Но встал он не скоро. Он исхудал, еще недавно такая ладная форма болталась на нем, узкие серые волчьи глаза потемнели и ввалились на бледном скуластом лице, волосы смешно по-деревенски отросли.
«Пугало», — скупо улыбался сам себе Женя, глядя в большое зеркало в просторной белой умывалке. Ему запретили спортивные и строевые занятия, и теперь он часто оставался в казармах один, рылся в библиотеке, много читал, слонялся по красному уголку, писал Тане длинные смешные покровительственные письма про свою жизнь и про товарищей. Больше писать ему было некому. Про родителей он знал, что они переехали в деревню, строятся, обзаводятся хозяйством. Васька Нос из деревни уехал, и они ничего о нем не знали. Писал Жене, как всегда, отец, коротко, суховато, по делу, и отвечать ему было легко — полстраницы исчерпывали все, к чему он проявлял интерес. Но, написав это обязательное коротенькое послание, Женя чувствовал тоску, разочарование и одиночество, и от него надо было спасаться работой, шуткой или хотя бы мечтами о будущем. А будущее это рисовалось упрощенно и ясно, как на детском рисунке.

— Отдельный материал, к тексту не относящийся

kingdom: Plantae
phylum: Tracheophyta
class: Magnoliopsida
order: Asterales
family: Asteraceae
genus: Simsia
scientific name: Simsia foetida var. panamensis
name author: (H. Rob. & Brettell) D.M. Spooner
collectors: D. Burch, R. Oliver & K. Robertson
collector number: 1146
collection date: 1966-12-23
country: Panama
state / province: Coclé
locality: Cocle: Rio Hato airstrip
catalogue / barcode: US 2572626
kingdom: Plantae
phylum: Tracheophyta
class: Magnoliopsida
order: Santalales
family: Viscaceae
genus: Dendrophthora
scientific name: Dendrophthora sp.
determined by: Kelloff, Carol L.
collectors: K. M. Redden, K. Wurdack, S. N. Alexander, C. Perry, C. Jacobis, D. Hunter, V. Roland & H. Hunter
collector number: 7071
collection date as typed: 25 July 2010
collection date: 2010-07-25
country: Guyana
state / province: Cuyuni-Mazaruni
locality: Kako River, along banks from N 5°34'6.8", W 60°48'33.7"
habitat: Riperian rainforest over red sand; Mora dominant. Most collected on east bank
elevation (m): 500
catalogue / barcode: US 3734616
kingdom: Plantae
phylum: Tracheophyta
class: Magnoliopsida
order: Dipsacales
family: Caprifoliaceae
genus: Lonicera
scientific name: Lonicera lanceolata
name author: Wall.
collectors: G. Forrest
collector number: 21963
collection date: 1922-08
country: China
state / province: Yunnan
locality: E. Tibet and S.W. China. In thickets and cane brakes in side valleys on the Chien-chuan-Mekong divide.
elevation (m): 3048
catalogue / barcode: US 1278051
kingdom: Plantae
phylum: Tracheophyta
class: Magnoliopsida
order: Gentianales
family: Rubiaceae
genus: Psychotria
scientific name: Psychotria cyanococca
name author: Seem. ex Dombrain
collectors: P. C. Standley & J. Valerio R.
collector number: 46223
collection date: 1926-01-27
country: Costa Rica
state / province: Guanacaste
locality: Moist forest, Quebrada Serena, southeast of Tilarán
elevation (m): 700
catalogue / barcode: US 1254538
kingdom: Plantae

Уже несколько его товарищей вернулись из летних отпусков женатыми, таинственными и счастливыми, у других были невесты; все говорили о том, что ехать к местам назначений лучше уже с семьей, и солиднее, и легче устраиваться; и все отчетливее понимал Женя, что судьба его вот-вот решится почти без его участия, и то, что в тоске расставания с домом и с родным тихим городком выдумал он для успокоения родителей, обернется для него серьезным решением, выбором без выбора, который потом уже нельзя будет изменить. Он знал, что не любит Таню, он никогда еще никого не любил. Но ведь ему было уже двадцать два года, чего он мог ждать еще? И надо было кончать с мечтами и начинать наконец жить, как положено человеку, мужчине, без шуток, в полную силу и всерьез.